The Params tab surfaces layer setup, voice assign, filter, performance setup, MIDI, and global settings in a structured grid — all the settings that on the hardware require multiple menu dives, surfaced together for the first time.

The Effects tab exposes all four effect slots (Pre FX, Mod FX, Delay, Reverb) with a quick-summary row across the top. Clicking any effect expands the bottom region into a full parameter breakdown, with the Inspector handling modulation routing on the right.

Wave Sequence Editor
The Waveseq tab is where the instrument's real depth lives. Two views were designed for different working contexts.
The mini editor shows a condensed timeline with one row per lane, each step cell displaying only its primary value. This is the everyday editing view: fast to scan, easy to reorder steps, with the Inspector always available for precision work.

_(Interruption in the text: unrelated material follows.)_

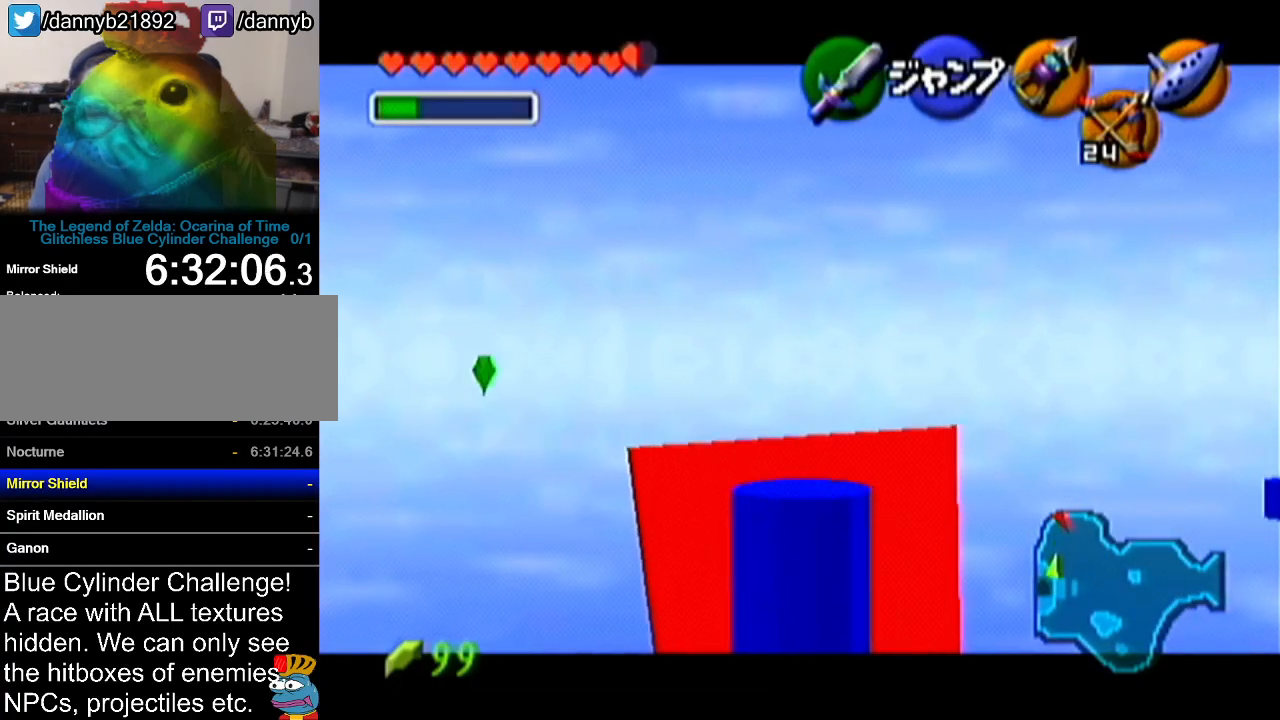
{"buttons": ["Z"], "left_stick": "down", "events": [[50, "R1", "down"], [150, "R1", "up"], [234, "R1", "down"], [334, "R1", "up"]]}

The large editor expands to reveal the full parameter set per step cell — octave, trim, offset, and sound name for Sample steps; trans and tune for Pitch; offset, level, phase, and shape for Shape. Color coding ties step cells to their lane type, making the visual rhythm of the sequence readable at a glance.

Vector Joystick
The vector joystick section offered an opportunity to make a purely hardware concept visual in a new way. It can be rendered as a 3D perspective knob showing the joystick's physical position, or as a 2D top-down path view showing the automation trajectory it will trace over time. Vector envelope settings sit alongside the other generators, making the relationship between the joystick path and the sound evolution explicit.

Outcome
The designs were delivered to Korg R&D covering the full performance and sound design workflow: performance overview, params, effects, wave sequence editing at two levels of detail, vector joystick, and patch management. The work spanned visual research, UX flow mapping, multiple layout explorations, and high fidelity mockups with component specifications for the development team — designed around a config-driven system that scales to the Wavestate's full parameter depth without requiring a bespoke screen for every combination.